Coal’s Breakdown-Price Link
The analysis revealed a strong link between coal plant failures and wholesale electricity price surges. AEMO and industry experts have long warned that these breakdowns are the biggest threat to grid reliability—not renewables, which are variable but predictable.
Coal: The Real “Intermittent” Source
While critics call wind and solar “intermittent,” the report argues that coal is the real issue. Unlike renewables, which can be forecast, coal outages occur without warning. Battery storage and flexible loads are increasingly acting as shock absorbers, filling the gaps left by failing coal stations.
Grid Under Pressure
Dave Copeman of the Queensland Conservation Council stressed how coal’s instability is pushing up power costs. Market concentration allows big energy companies to exploit these breakdowns, legally raising prices when coal plants go offline.
Call for a Renewable Shift
Copeman and other environmental advocates are urging governments to accelerate the switch to renewable energy backed by storage.
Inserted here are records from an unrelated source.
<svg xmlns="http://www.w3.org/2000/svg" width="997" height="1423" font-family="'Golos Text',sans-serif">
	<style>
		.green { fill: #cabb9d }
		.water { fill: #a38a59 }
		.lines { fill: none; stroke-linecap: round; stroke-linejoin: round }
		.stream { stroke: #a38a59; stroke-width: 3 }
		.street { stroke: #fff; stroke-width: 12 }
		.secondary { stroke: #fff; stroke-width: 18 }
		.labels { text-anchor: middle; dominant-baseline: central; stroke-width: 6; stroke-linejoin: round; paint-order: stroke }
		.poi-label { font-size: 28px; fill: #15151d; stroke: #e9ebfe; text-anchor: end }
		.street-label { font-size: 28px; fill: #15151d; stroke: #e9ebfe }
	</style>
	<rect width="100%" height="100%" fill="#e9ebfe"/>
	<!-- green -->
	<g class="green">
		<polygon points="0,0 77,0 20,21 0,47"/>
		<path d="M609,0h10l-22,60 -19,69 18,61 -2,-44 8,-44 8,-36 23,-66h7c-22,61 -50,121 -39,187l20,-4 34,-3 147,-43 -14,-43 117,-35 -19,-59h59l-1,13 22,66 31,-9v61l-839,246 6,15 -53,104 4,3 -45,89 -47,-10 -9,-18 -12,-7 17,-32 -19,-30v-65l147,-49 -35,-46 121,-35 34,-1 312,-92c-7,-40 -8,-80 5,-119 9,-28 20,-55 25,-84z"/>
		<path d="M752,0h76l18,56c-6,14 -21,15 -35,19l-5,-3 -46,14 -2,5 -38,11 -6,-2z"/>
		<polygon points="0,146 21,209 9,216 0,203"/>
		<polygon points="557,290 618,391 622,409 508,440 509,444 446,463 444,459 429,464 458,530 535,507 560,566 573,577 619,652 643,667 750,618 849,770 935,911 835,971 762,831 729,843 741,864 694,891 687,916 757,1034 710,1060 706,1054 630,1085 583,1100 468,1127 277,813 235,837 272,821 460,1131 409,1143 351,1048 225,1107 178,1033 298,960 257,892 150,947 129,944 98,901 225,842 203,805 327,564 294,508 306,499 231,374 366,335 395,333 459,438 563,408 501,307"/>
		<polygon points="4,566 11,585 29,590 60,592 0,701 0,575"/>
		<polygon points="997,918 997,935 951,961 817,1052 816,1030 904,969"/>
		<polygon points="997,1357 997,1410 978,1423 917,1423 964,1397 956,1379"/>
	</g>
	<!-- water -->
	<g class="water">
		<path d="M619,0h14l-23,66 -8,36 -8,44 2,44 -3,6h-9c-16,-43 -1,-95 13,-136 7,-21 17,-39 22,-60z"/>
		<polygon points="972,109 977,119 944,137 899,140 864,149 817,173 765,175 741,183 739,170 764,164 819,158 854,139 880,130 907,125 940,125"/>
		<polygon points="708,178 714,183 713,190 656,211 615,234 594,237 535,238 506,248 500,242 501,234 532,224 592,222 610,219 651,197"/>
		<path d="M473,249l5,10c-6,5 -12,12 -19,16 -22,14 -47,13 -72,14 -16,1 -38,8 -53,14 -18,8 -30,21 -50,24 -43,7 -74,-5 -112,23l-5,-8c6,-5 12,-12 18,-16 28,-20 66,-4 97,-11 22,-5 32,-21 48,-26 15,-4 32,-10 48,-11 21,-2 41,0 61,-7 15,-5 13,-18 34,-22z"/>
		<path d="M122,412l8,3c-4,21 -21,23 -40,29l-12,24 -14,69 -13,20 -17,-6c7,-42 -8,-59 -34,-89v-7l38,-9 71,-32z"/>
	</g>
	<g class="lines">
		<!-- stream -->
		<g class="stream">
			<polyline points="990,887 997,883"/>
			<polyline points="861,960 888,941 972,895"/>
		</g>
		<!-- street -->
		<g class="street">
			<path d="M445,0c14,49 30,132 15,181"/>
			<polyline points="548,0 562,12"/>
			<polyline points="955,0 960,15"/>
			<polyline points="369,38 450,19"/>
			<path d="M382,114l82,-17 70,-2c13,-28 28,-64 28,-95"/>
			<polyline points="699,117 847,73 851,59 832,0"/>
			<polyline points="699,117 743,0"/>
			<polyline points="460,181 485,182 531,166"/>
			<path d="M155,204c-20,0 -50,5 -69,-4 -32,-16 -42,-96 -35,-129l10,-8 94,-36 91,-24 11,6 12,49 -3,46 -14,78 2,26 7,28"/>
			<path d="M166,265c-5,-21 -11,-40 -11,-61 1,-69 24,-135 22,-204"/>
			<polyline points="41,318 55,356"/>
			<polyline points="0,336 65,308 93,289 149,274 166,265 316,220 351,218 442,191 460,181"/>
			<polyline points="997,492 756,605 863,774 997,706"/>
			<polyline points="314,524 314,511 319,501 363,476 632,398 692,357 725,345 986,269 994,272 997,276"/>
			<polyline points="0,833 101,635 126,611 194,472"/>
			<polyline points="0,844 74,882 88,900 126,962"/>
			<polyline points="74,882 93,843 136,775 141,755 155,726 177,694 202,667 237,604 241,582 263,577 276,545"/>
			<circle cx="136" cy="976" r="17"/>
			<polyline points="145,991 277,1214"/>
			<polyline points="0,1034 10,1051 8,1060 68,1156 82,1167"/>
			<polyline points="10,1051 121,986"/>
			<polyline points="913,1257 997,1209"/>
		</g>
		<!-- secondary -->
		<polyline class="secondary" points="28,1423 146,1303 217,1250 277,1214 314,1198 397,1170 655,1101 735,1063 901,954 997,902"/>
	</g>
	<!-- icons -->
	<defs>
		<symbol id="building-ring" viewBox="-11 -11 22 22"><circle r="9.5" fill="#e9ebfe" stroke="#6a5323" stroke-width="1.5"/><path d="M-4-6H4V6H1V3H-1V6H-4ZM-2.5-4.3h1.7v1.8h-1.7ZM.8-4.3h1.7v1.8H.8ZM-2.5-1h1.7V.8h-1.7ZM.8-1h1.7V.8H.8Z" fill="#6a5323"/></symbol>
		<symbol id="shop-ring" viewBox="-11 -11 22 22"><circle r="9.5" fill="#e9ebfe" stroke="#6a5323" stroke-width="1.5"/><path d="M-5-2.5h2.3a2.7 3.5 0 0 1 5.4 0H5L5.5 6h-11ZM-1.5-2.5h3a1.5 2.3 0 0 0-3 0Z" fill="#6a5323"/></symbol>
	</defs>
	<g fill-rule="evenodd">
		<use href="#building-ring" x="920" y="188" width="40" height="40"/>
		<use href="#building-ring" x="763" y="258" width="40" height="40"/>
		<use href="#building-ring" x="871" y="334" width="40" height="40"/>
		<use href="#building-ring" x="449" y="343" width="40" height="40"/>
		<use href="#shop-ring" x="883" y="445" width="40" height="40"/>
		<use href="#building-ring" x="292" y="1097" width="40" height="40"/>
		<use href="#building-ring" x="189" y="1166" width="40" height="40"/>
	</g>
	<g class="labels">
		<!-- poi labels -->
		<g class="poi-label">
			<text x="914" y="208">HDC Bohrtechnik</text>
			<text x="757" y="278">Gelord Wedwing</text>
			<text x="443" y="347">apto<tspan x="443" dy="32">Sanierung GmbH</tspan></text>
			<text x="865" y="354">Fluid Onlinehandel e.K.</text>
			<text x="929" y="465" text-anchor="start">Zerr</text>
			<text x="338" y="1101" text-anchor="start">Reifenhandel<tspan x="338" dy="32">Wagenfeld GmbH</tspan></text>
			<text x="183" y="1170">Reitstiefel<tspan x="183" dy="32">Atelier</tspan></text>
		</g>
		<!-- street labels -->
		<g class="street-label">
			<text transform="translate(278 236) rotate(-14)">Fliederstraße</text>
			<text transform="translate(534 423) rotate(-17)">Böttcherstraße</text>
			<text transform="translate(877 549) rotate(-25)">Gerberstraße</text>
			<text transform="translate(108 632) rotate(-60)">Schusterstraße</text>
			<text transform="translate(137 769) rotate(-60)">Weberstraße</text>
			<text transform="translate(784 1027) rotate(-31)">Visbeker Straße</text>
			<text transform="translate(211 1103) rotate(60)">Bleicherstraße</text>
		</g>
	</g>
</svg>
The federal government’s 82% renewables by 2030 target is a step forward, though it's facing pushback from conservative forces still clinging to coal.
Queensland’s Coal Gamble
Despite mounting evidence, the Queensland LNP government plans to extend the life of its state-owned coal stations. This includes potentially keeping Callide B open—even after an explosion at Callide C. Reliability Watch found Queensland’s coal plants to be the most unreliable, breaking down 78 times this summer alone.
New South Wales Also Hit
In NSW, 35% of the coal fleet was offline in November—leading to the highest wholesale electricity prices on the grid. Coal operators had only forecast 17% of capacity to be down, but the reality more than doubled expectations.
Yallourn: A Case Study in Decline
Victoria’s Yallourn station is another example. One of its units failed three times in seven weeks before a scheduled maintenance that ran nearly 20 days over. This trend of coal unreliability is becoming more common as infrastructure ages.
Worsening Every Year
The report states that unplanned breakdowns averaged 0.7 per day across the coal fleet, with 21 coal units offline for over 1,000 hours last summer. In both NSW and Queensland—states most reliant on coal—electricity prices were double or triple when coal availability dipped.
Batteries: More Reliable Than Coal
Battery storage proved more reliable than coal in NSW during November. High renewable energy generation consistently correlated with lower electricity prices. In contrast, coal’s unreliability is increasingly unsustainable.
Ageing Infrastructure and Higher Risks
A supporting report from Baringa found that 60% of coal capacity is over 40 years old, and availability drops from 81% to 65% after that point. During extreme power risk periods, coal availability has been 10–20% lower, particularly in NSW and Queensland.
Extreme Heat, Higher Failures
Unplanned outages during hot months (Nov–March) were identified as major drivers of price spikes and blackout risks. Four of the most extreme price events in recent years were directly linked to coal failures, not renewables.
Batteries Are the Future
Today, batteries have overtaken coal as the grid’s most reliable source of “frequency services”—quick bursts of energy that balance supply and demand in real time. It’s a clear sign that the energy transition is not only necessary, but already underway.